Manifiesto contra las cosas pequeñas
Me desconcierta la resignación con que acepto consecuencias que no debiera
Me desconcierta la resignación con que acepto tantas cosas que no debiera. En un atorón de tráfico, por ejemplo, a bordo de un taxi o un autobús, me arrellano en mi asiento, me pongo mis audífonos o me dispongo a leer, cuando es obvio que debería ponerme a gritar frases llenas de fervor humanista por la ventana. Y si no eso, debería, al menos, salirme del vehículo y caminar derecho y triunfalmente entre el mar de coches hacia mi destino, aunque llegue horas más tarde. Pero en cambio cierro los ojos y acepto con fingida calma las consecuencias injustas del tiempo perdido.
En un vuelo nada corto que tomé hace unos días de Nueva York a Arizona, la aeromoza me dijo, llena de cinismo y dientes blancos, que no ofrecerían comida durante el viaje. Dijo que, sin embargo, tenían M&M o pretzels, ambos a la venta, cash only. En vez de armar una trifulca, compré tanto los M&M como los pretzels y me los devoré con la gratitud que mostraría un perrito frente a su montículo de croquetas. Luego, en vez de rabia, me invadió una nostalgia patética por los días en que a bordo de un avión se nos concedía todavía el referéndum del viajero: pollo o pasta.

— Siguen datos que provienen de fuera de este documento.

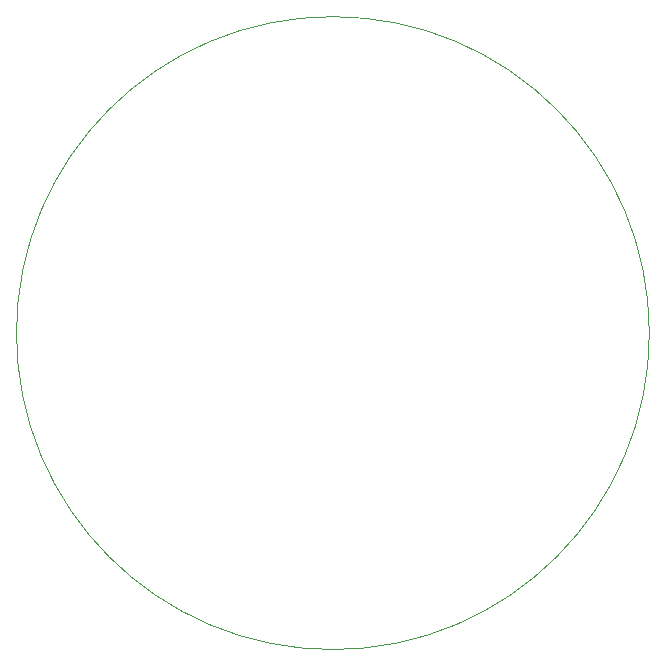
<source format=gbr>
%TF.GenerationSoftware,KiCad,Pcbnew,(6.0.4)*%
%TF.CreationDate,2024-01-19T15:56:56-08:00*%
%TF.ProjectId,Alpenglow_RadiantRainbow_PCB,416c7065-6e67-46c6-9f77-5f5261646961,rev?*%
%TF.SameCoordinates,Original*%
%TF.FileFunction,Profile,NP*%
%FSLAX46Y46*%
G04 Gerber Fmt 4.6, Leading zero omitted, Abs format (unit mm)*
G04 Created by KiCad (PCBNEW (6.0.4)) date 2024-01-19 15:56:56*
%MOMM*%
%LPD*%
G01*
G04 APERTURE LIST*
%TA.AperFunction,Profile*%
%ADD10C,0.100000*%
%TD*%
G04 APERTURE END LIST*
D10*
X171650100Y-100552000D02*
G75*
G03*
X171650100Y-100552000I-26792469J0D01*
G01*
M02*

</source>
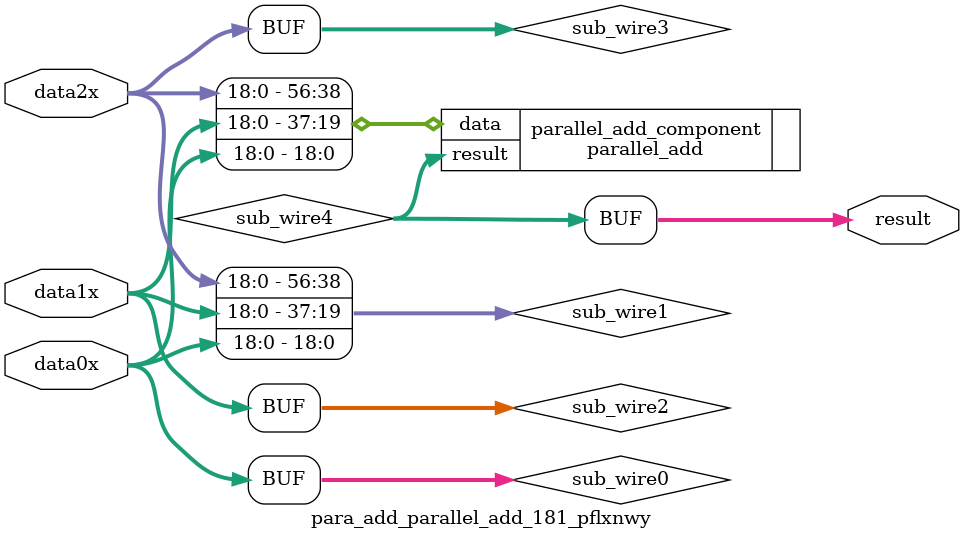
<source format=v>



`timescale 1 ps / 1 ps
// synopsys translate_on
module  para_add_parallel_add_181_pflxnwy  (
	data0x,
	data1x,
	data2x,
	result);

	input	[18:0]  data0x;
	input	[18:0]  data1x;
	input	[18:0]  data2x;
	output	[20:0]  result;

	wire [20:0] sub_wire4;
	wire [18:0] sub_wire3 = data2x[18:0];
	wire [18:0] sub_wire2 = data1x[18:0];
	wire [18:0] sub_wire0 = data0x[18:0];
	wire [56:0] sub_wire1 = {sub_wire3, sub_wire2, sub_wire0};
	wire [20:0] result = sub_wire4[20:0];

	parallel_add	parallel_add_component (
				.data (sub_wire1),
				.result (sub_wire4)
				// synopsys translate_off
				,
				.aclr (),
				.clken (),
				.clock ()
				// synopsys translate_on
				);
	defparam
		parallel_add_component.msw_subtract = "NO",
		parallel_add_component.pipeline = 0,
		parallel_add_component.representation = "UNSIGNED",
		parallel_add_component.result_alignment = "LSB",
		parallel_add_component.shift = 0,
		parallel_add_component.size = 3,
		parallel_add_component.width = 19,
		parallel_add_component.widthr = 21;


endmodule



</source>
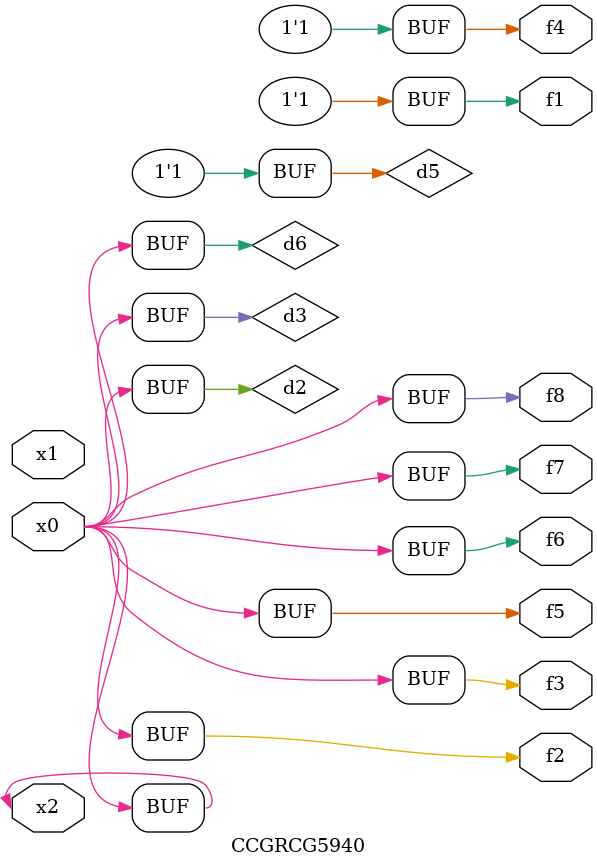
<source format=v>
module CCGRCG5940(
	input x0, x1, x2,
	output f1, f2, f3, f4, f5, f6, f7, f8
);

	wire d1, d2, d3, d4, d5, d6;

	xnor (d1, x2);
	buf (d2, x0, x2);
	and (d3, x0);
	xnor (d4, x1, x2);
	nand (d5, d1, d3);
	buf (d6, d2, d3);
	assign f1 = d5;
	assign f2 = d6;
	assign f3 = d6;
	assign f4 = d5;
	assign f5 = d6;
	assign f6 = d6;
	assign f7 = d6;
	assign f8 = d6;
endmodule

</source>
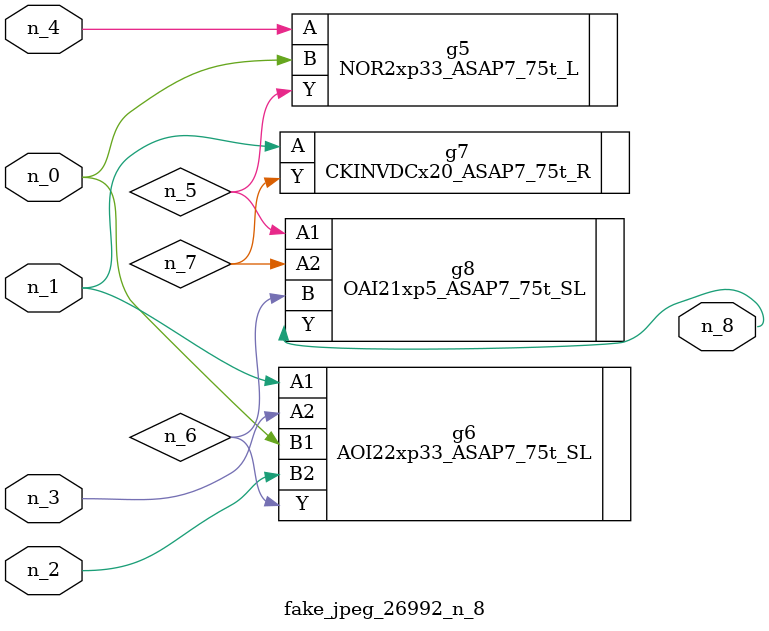
<source format=v>
module fake_jpeg_26992_n_8 (n_3, n_2, n_1, n_0, n_4, n_8);

input n_3;
input n_2;
input n_1;
input n_0;
input n_4;

output n_8;

wire n_6;
wire n_5;
wire n_7;

NOR2xp33_ASAP7_75t_L g5 ( 
.A(n_4),
.B(n_0),
.Y(n_5)
);

AOI22xp33_ASAP7_75t_SL g6 ( 
.A1(n_1),
.A2(n_3),
.B1(n_0),
.B2(n_2),
.Y(n_6)
);

CKINVDCx20_ASAP7_75t_R g7 ( 
.A(n_1),
.Y(n_7)
);

OAI21xp5_ASAP7_75t_SL g8 ( 
.A1(n_5),
.A2(n_7),
.B(n_6),
.Y(n_8)
);


endmodule
</source>
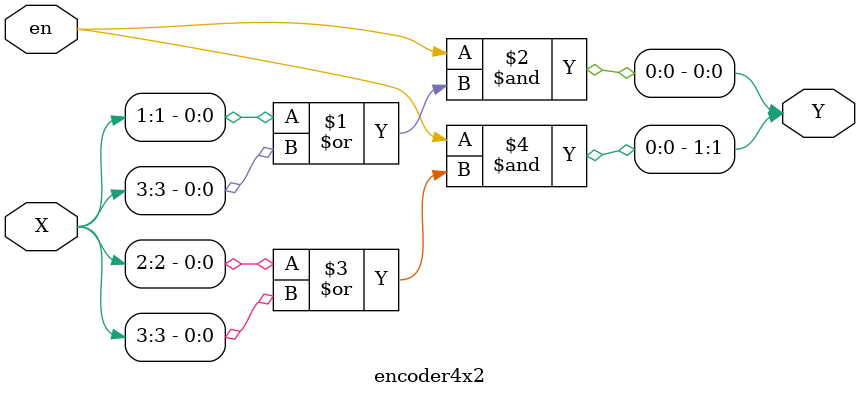
<source format=v>
`timescale 1ns / 1ps


module encoder4x2(
    input [3:0] X,
    input en,
    output [1:0] Y
    );
    
    assign Y[0] = en&(X[1]|X[3]);
    assign Y[1] = en&(X[2]|X[3]);
    
endmodule
</source>
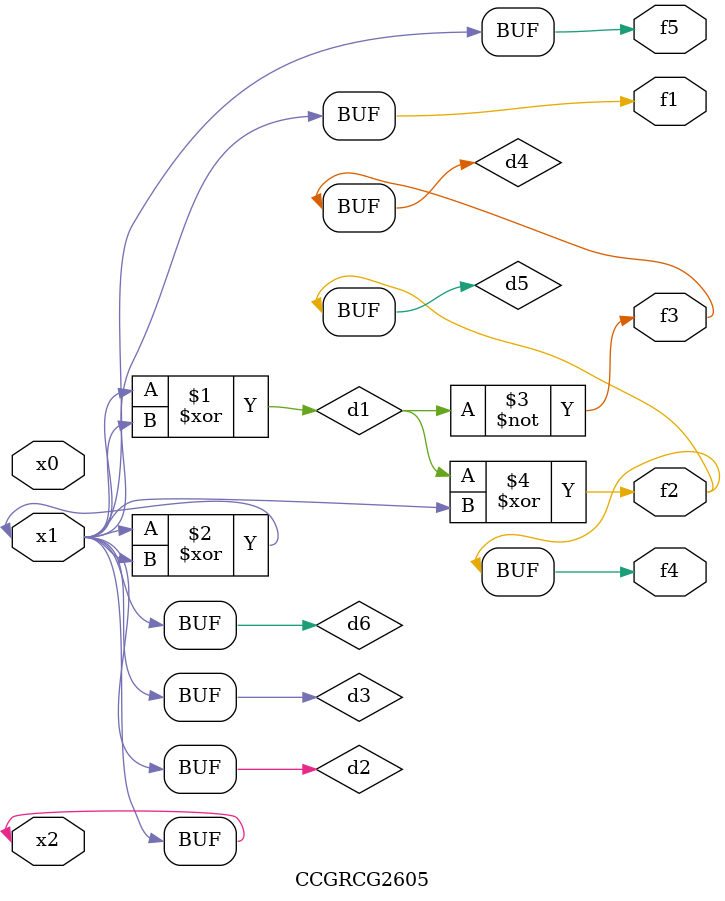
<source format=v>
module CCGRCG2605(
	input x0, x1, x2,
	output f1, f2, f3, f4, f5
);

	wire d1, d2, d3, d4, d5, d6;

	xor (d1, x1, x2);
	buf (d2, x1, x2);
	xor (d3, x1, x2);
	nor (d4, d1);
	xor (d5, d1, d2);
	buf (d6, d2, d3);
	assign f1 = d6;
	assign f2 = d5;
	assign f3 = d4;
	assign f4 = d5;
	assign f5 = d6;
endmodule

</source>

Todos los días nos entregamos a la disciplina de contestar los correos que nos mandan, llenamos las solicitudes que nos piden, escaneamos documentos, hacemos filas, firmamos cheques, vemos las nuevas películas tridimensionales de Godard y los culebrones de Lena Dunham, nos amarramos los cordones, comemos M&M y asentimos –incluso sonreímos– al vacío que nos rodea. Pero es claro que el dios de las pequeñas cosas no está ahí para redimirnos de nada, salvarnos de nada. Está ahí para embotellarnos el alma en su frasquito y volvernos proclives a la mansedumbre con que aceptamos sus designios: puras chingaderas.